In this updated edition, he traces the transformation of the BJP from a relatively fringe position on the political spectrum to become the dominant national-level party replacing the Congress, and implanting itself and its ideology “in the country’s structures and institutions.”
The Rise of Hindu Authoritarianism not only explores in great detail the growing communalisation of the political arena and civil society, it also delineates what an oppositional and transformative project might look like.
Climate Change and the Unthinkable
By Amitav Ghosh (Non-fiction. Cloth, 2016. University of Chicago Press.)
Climate change has rightly come to be seen as one of the greatest challenges — if not the single greatest challenge — confronting the world today.
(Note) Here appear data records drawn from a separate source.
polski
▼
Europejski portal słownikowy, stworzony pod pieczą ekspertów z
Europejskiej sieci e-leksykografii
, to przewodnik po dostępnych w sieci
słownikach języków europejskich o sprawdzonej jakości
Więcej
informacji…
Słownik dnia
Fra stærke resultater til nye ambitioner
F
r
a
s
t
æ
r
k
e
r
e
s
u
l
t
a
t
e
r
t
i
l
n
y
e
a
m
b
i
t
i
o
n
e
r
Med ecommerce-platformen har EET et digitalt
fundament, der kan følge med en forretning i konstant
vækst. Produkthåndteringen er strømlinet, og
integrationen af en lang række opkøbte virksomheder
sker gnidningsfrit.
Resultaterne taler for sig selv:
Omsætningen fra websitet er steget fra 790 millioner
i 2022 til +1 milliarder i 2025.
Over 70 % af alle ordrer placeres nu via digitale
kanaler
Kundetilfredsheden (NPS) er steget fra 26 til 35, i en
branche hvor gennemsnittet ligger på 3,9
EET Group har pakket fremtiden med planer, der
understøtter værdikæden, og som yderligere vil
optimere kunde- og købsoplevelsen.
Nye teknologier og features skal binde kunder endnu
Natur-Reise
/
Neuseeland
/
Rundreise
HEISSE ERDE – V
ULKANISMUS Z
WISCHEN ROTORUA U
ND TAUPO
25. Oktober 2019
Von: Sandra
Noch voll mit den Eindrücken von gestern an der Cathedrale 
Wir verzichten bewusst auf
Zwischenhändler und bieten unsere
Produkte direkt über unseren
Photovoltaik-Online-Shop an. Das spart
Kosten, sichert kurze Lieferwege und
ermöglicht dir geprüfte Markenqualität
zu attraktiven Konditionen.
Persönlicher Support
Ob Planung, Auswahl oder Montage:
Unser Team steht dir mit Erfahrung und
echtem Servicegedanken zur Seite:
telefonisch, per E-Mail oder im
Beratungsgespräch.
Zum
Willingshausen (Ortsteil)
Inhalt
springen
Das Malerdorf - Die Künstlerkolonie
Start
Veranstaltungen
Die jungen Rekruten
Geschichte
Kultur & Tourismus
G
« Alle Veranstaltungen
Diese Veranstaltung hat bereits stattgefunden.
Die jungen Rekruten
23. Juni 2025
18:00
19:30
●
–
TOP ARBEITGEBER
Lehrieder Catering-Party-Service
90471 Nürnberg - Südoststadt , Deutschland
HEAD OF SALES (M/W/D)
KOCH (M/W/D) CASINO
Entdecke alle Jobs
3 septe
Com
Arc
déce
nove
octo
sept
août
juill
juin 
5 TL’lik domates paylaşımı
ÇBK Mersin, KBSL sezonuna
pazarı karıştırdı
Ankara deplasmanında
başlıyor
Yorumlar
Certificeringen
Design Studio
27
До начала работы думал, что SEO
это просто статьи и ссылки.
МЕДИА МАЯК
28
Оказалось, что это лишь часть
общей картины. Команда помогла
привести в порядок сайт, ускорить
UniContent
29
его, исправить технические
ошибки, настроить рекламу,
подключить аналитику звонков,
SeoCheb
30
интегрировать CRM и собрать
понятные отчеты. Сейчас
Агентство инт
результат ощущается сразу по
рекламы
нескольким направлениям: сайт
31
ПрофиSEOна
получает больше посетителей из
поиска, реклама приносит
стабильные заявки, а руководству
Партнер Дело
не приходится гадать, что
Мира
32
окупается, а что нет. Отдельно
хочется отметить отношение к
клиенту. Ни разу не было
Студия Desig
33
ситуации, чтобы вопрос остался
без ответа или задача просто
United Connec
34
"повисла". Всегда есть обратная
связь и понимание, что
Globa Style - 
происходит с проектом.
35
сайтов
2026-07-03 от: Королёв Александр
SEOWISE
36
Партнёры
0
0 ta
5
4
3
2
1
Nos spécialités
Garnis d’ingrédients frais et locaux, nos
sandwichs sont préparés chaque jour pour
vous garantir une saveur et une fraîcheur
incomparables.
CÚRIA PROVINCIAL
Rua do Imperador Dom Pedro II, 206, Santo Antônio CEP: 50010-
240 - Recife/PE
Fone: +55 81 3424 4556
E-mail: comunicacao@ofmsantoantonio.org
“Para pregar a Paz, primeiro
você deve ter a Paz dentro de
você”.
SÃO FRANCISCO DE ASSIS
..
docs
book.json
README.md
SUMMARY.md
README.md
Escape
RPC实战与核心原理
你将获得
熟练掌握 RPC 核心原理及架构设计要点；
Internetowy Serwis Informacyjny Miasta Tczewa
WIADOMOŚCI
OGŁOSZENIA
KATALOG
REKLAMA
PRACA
There is an endless stream of academic papers and books, reports by local, national and international bodies, newspaper stories and documentaries on the subject. And yet climate change has appeared only sparingly in the world of fiction and literature.
It is the curious absence of climate change in these latter genres that novelist and writer Amitav Ghosh explored in a series of lectures delivered at the University of Chicago, which were subsequently published in the form of this book.
Ghosh traces this literary absence to “peculiar forms of resistance that climate change presents to what is now regarded as serious fiction,” but then goes on to explore the histories of imperialism, colonialism, and capitalism that have brought humanity to what he terms “the Great Derangement.”
Reading this book makes it clear, at least to me, that climate change is not a problem that can be dealt with through some clever technological inventions or some neat-looking financial instrument, but will require us to fundamentally reshape our economic, political and international structures.